-- Travail à réaliser --
Pouvez-vous prolonger le texte sur les dimensions cachées de la pauvreté en reprenant juste après sa dernière phrase ?
##### Texte à lire
Retour sur le 17 octobre 2021
Marie-Rose Blunschi (au premier plan) à Naila à l’occasion du 17 octobre 2021. © Marie-Luise Reif
Marie-Rose Blunschi est volontaire permanente et archiviste d’ATD Quart Monde au Centre national de Treyvaux. Le 17 octobre 2021, elle s’est exprimée à Naila, en Allemagne, dans le cadre d’une rencontre organisée pour la Journée mondiale du refus de la misère.1 Le thème choisi par les Nations Unies pour cette journée était «Construire l’avenir ensemble: Mettre fin à la pauvreté persistante – Respecter tous les êtres humains et notre planète!». Il reste bien sûr d’actualité et nous reproduisons ici son discours en guise d’introduction au thème choisi par ATD Quart Monde Suisse pour le 17 octobre à venir: «Stop à la discrimination pour cause de pauvreté!».
Mettre fin à la pauvreté dans toutes ses dimensions et partout. C’est l’objectif que s’est fixé la communauté internationale avec l’Agenda 2030 pour le développement durable.
Les dimensions cachées de la pauvreté
On a longtemps dit que la pauvreté chez nous était très différente de la pauvreté dans le Sud, dans ce que l’on appelle le «tiers monde». Aujourd’hui, nous voyons les choses différemment, notamment grâce à la collaboration de personnes du Nord et du Sud – notamment des scientifiques, des professionnel·le·s de différents secteurs d’activité et des personnes qui détiennent un savoir d’expérience de la pauvreté. Une étude internationale menée par ATD Quart Monde et l’Université d’Oxford sur «les dimensions cachées de la pauvreté»2 a montré que
la pauvreté n’est pas une fatalité: en son cœur, l’expérience de la pauvreté est partout la même. Elle est faite de souffrances du corps, de l’esprit et de l’âme, mais aussi de lutte et de résistance. Les personnes en situation de pauvreté sont de plus privées de leur pouvoir d’action.
A ceci s’ajoutent encore d’autres dimensions sur le plan relationnel (maltraitance sociale, maltraitance institutionnelle et non-reconnaissance de ses contributions) et au niveau des privations (désavantages matériels et sociaux, revenus insuffisants et incertains, et manque de travail décent).
##########
##### Données affichées
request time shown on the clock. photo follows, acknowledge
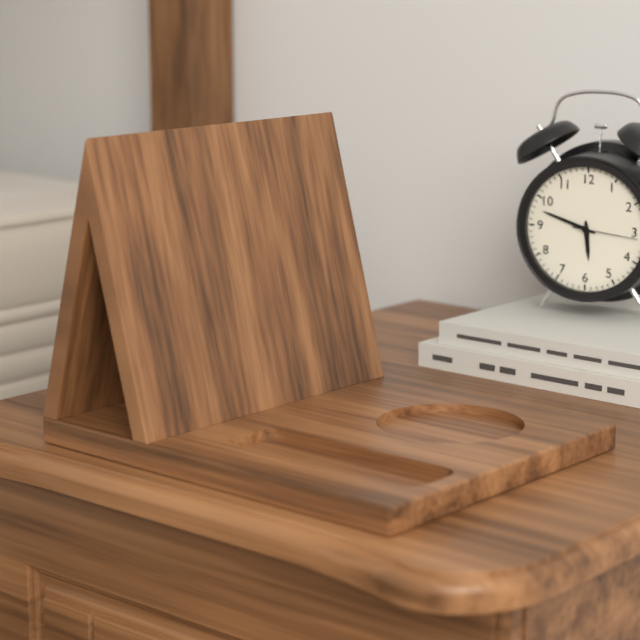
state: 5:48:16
##########
##### Données affichées
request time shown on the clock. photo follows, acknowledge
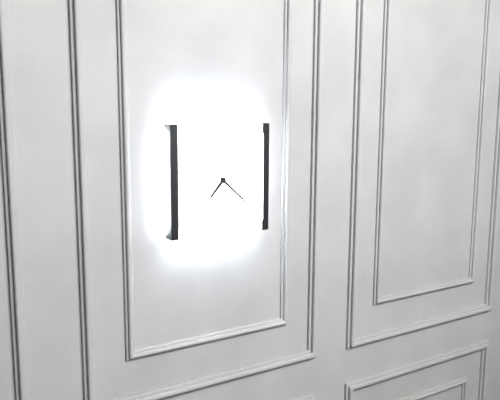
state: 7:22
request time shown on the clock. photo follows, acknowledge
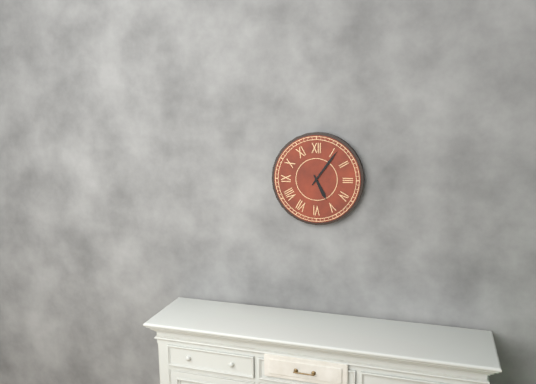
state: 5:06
##########
-- Réponse rédigée --
Aujourd’hui, en ce 17 octobre, nous sommes en contact avec des personnes du monde entier qui s’emploient à mettre fin à la pauvreté du «Quart Monde». Qu’est-ce que ce «Quart Monde»? Joseph Wresinski, le fondateur du Mouvement international ATD Quart Monde, qui a lui-même grandi dans une grande pauvreté, l’a un jour formulé ainsi: «Le Quart Monde, ce sont des gens qui vivent dans l’extrême pauvreté, dans la misère, et qui sont convaincus que la misère n’est pas une fatalité».
Non, tu ne le dois pas!
Dans le film We, the Fourth World [Nous, le quart monde]3, Emma Speaks, militante d’ATD Quart Monde à New York, a des propos similaires: «Il ne faut jamais abandonner. La pire chose que tu puisses penser, c’est: «Quoi que je fasse, je n’arriverai jamais nulle part». Je dois accepter la vermine, les déchets. Accepter, accepter… Non! Non, tu ne le dois pas. C’est pour ça que je dis que c’est tellement important que tu aies la possibilité de t’exprimer pour que les autres t’entendent, comme ici, avec le Mouvement ATD Quart Monde. Et chacun essaie de faire quelque chose pour qu’on puisse avancer.»
Le Mouvement ATD Quart Monde rassemble des personnes en situation de pauvreté et des personnes de tous horizons qui partagent cette conviction. «Agir Tout·e·s pour la dignité» en est la devise. Le 17 octobre, Journée mondiale du refus de la misère, trouve ses racines dans ce Mouvement. Cette journée a été célébrée pour la première fois en 1987 à l’occasion de son trentième anniversaire. Elle a été reconnue par l’ONU cinq ans plus tard.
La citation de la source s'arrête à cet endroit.